** WHAT YOU WILL DO **
The expected output is each line below containing "down", copied in full.

** DATA SECTION **
== Segment start ==

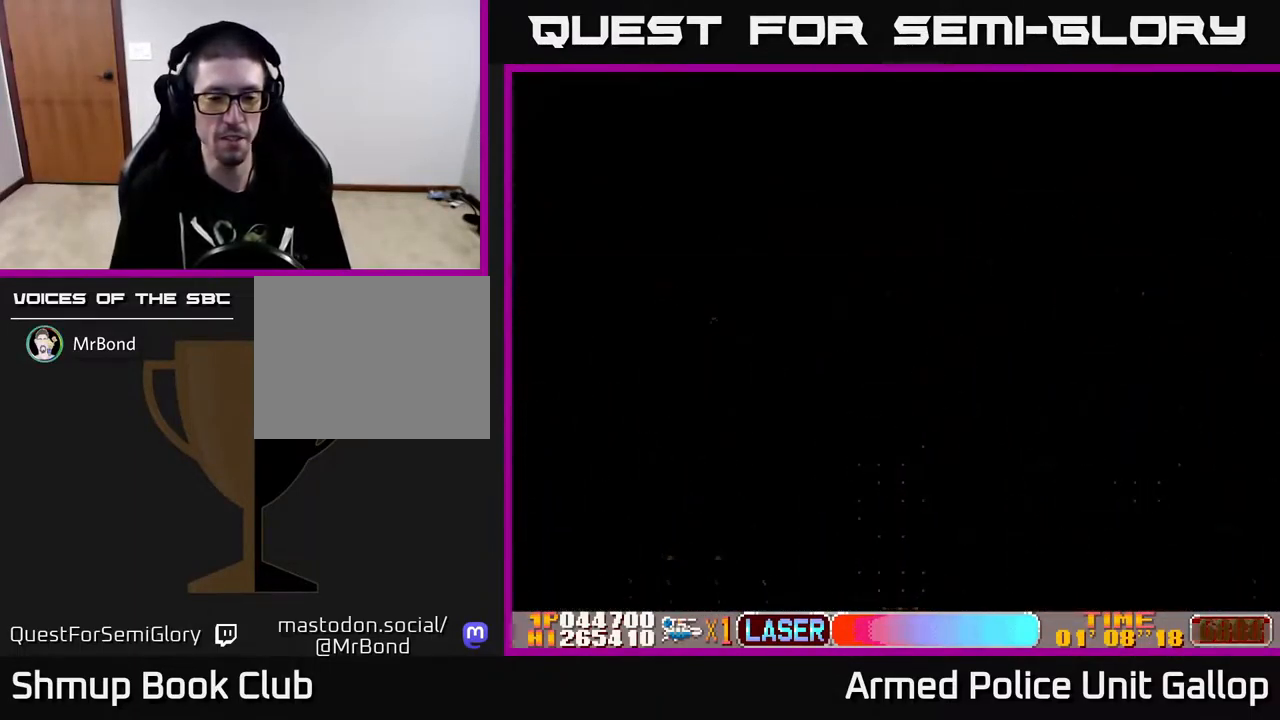
{"buttons": ["A"], "left_stick": "center", "right_stick": "center", "events": [[17, "A", "down"], [217, "DPAD_RIGHT", "down"], [500, "DPAD_RIGHT", "up"]]}
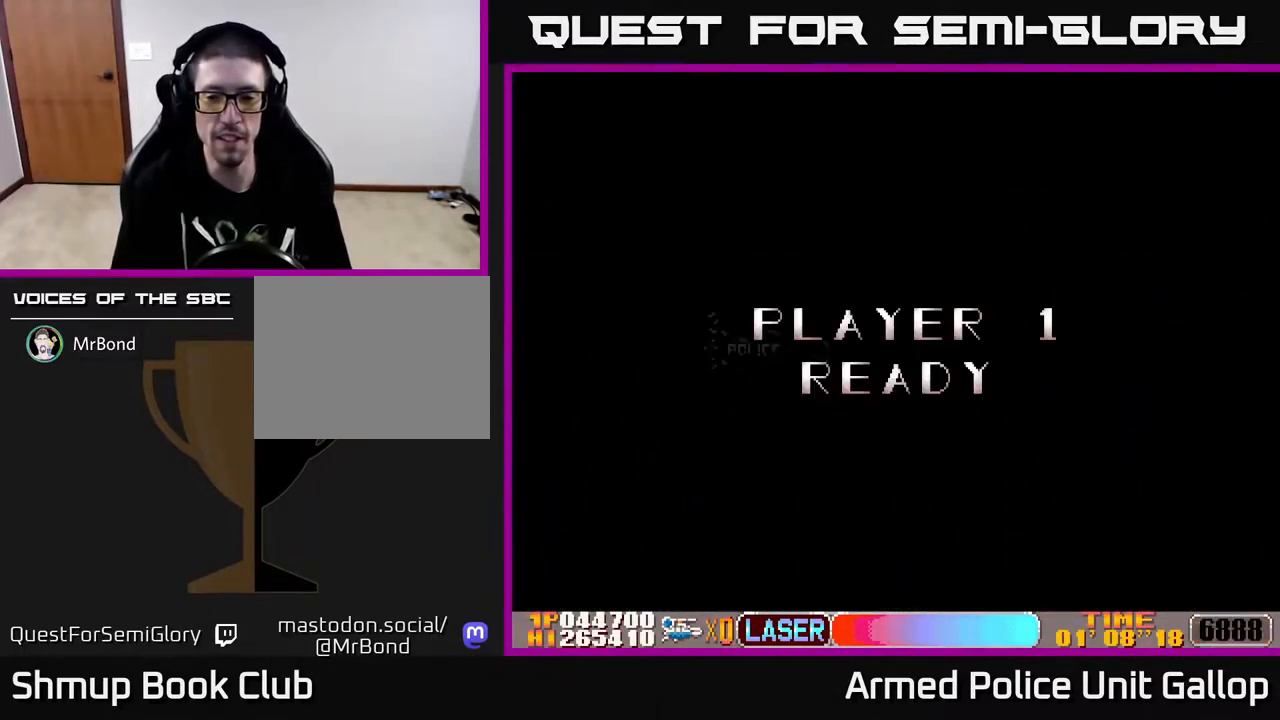
{"buttons": ["A", "DPAD_RIGHT"], "left_stick": "center", "right_stick": "center", "events": [[67, "A", "up"], [217, "DPAD_RIGHT", "down"], [234, "A", "down"]]}
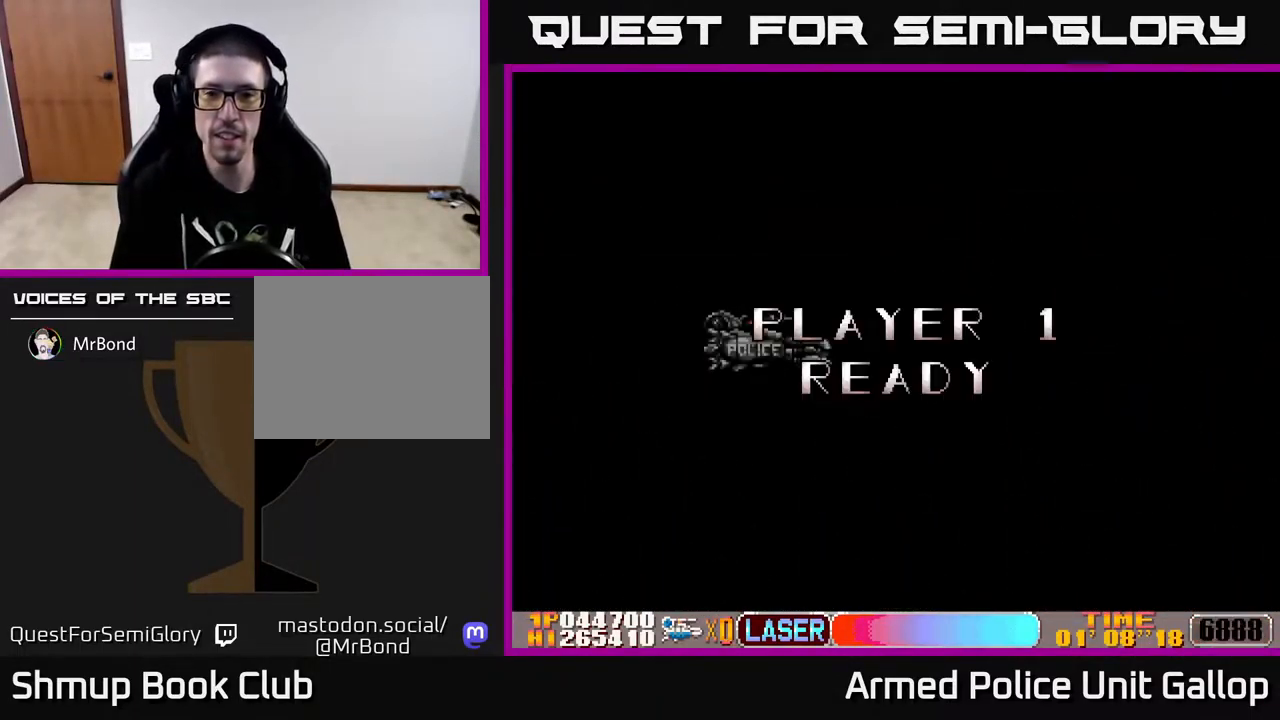
{"buttons": [], "left_stick": "center", "right_stick": "center", "events": [[34, "A", "up"], [416, "DPAD_RIGHT", "up"]]}
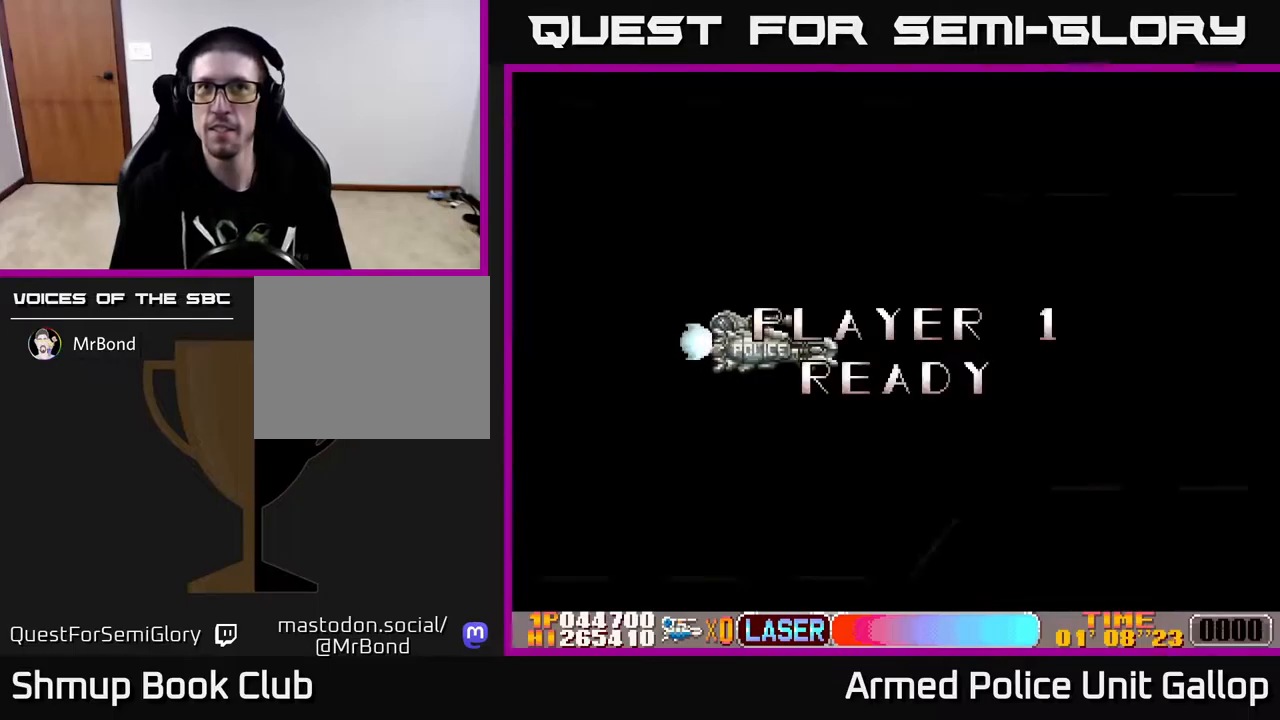
{"buttons": ["DPAD_RIGHT"], "left_stick": "center", "right_stick": "center", "events": [[17, "DPAD_RIGHT", "down"], [100, "A", "down"], [350, "A", "up"]]}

== Segment end ==

** SOLVED EXERCISE **
{"buttons": ["A"], "left_stick": "center", "right_stick": "center", "events": [[17, "A", "down"], [217, "DPAD_RIGHT", "down"], [500, "DPAD_RIGHT", "up"]]}
{"buttons": ["A", "DPAD_RIGHT"], "left_stick": "center", "right_stick": "center", "events": [[67, "A", "up"], [217, "DPAD_RIGHT", "down"], [234, "A", "down"]]}
{"buttons": ["DPAD_RIGHT"], "left_stick": "center", "right_stick": "center", "events": [[17, "DPAD_RIGHT", "down"], [100, "A", "down"], [350, "A", "up"]]}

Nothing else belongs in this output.